▸ Document segment
---

The platform team extended the deadline by 45 days. At the new deadline, 3 services remained on the old endpoint: one was the contractor-owned service where the migration required archaeology into undocumented code; one was a legacy reporting service that ran on a quarterly cadence and the relevant sprint had already been committed; one was a third-party vendor integration that used the old auth endpoint via an API key and required a vendor support ticket to update. The old auth API continued running for 5 additional months while these three cases were resolved. The 90-day migration project took 8 months.
Three structural properties set at deprecation decision time
Both outcomes share the same root: the deprecation decision was made as a date, not as a process. The date was communicated; the process — how consumers would be identified, reached, and moved — was not documented and therefore did not exist as an executable plan. Three structural properties of the deprecation decision determine whether the sunset date holds.
1. Sunset timeline and migration window length
A sunset timeline has two failure modes: too short and too long. A timeline that is too short produces a forced extension — the engineering team discovers at 80% of the window that consumer migration rate is not on track to meet the deadline and adds months. Every forced extension erodes the credibility of future deadlines, which accelerates the problem in the next deprecation cycle. A timeline that is too long produces indefinite deferral — the deadline is beyond the planning horizon of any engineering team's sprint cadence, so no team adds the migration to their roadmap, and the API owner loses the organizational will to enforce the deadline as the date approaches. Internal-facing stakeholders conclude that the team doesn't actually mean it.
The realistic migration window for an external API with a breaking payload change is a function of three variables: the number of consumers, the per-consumer migration effort, and the scheduling latency — the time between when an engineer learns about the migration requirement and when they can start it. For the CI/CD webhook example: 1,800 consumers, medium migration effort (2–6 hours per integration), scheduling latency of 4–8 weeks for a task that is not blocking current product work. The minimum realistic window for a consumer to learn about the migration, prioritize it, implement it, test it, and deploy it is 10–14 weeks. The window for achieving 95% consumer migration across 1,800 integrations — accounting for the longest tail (enterprise customers who require change control processes, consumers who have the integration buried in a legacy system with unclear ownership, and consumers who discover the migration only when they investigate a production break) — is 12–18 months for a well-communicated migration with an enforced forcing function.

---

▸ Exercise tasks
1: Repeat the passage from the API deprecation text between "Three structural properties set" and "sunset date holds.", inclusive.
2: According to the API deprecation text, how long did the 90-day migration project actually take?

▸ Supplied data
---

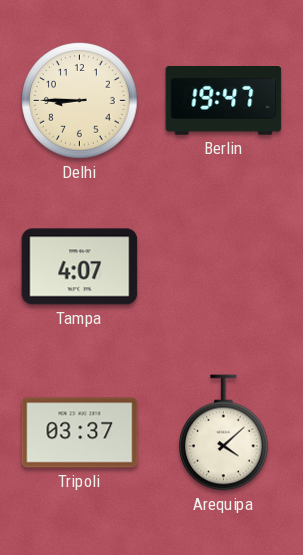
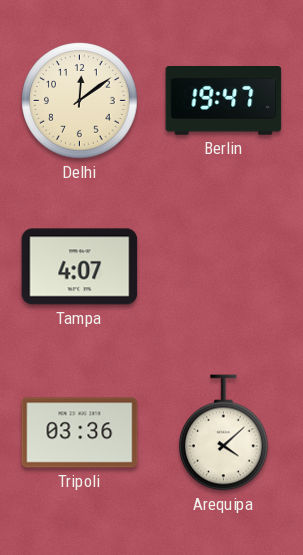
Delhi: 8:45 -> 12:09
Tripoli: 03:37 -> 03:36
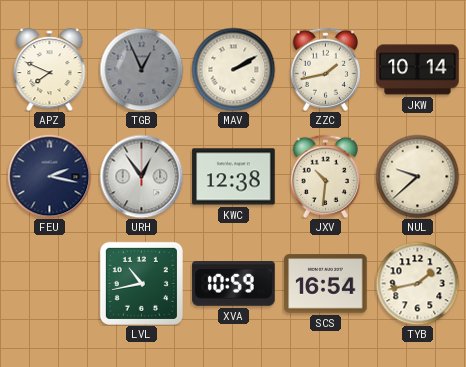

---

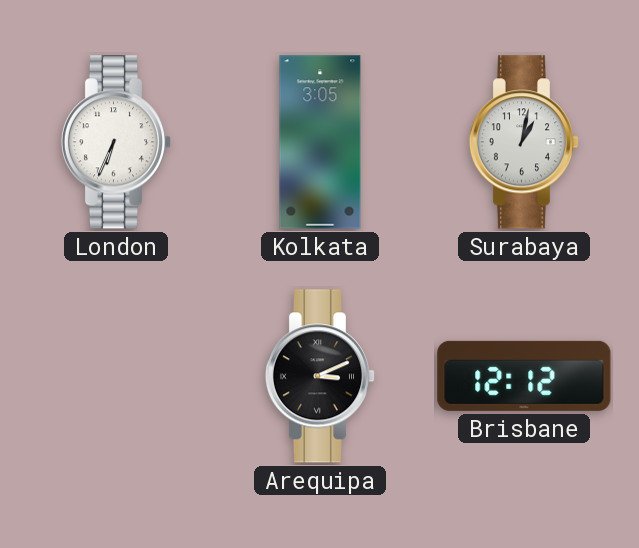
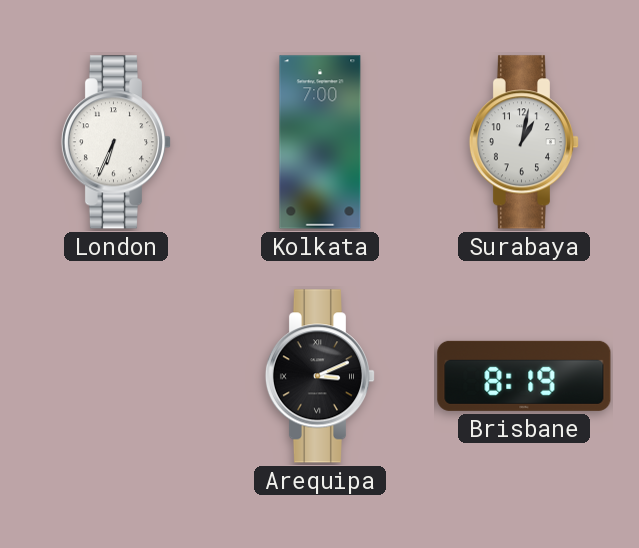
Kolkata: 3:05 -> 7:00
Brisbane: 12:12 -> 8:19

---

▸ Answers below
1:
Three structural properties set at deprecation decision time
Both outcomes share the same root: the deprecation decision was made as a date, not as a process. The date was communicated; the process — how consumers would be identified, reached, and moved — was not documented and therefore did not exist as an executable plan. Three structural properties of the deprecation decision determine whether the sunset date holds.

2: 8 months.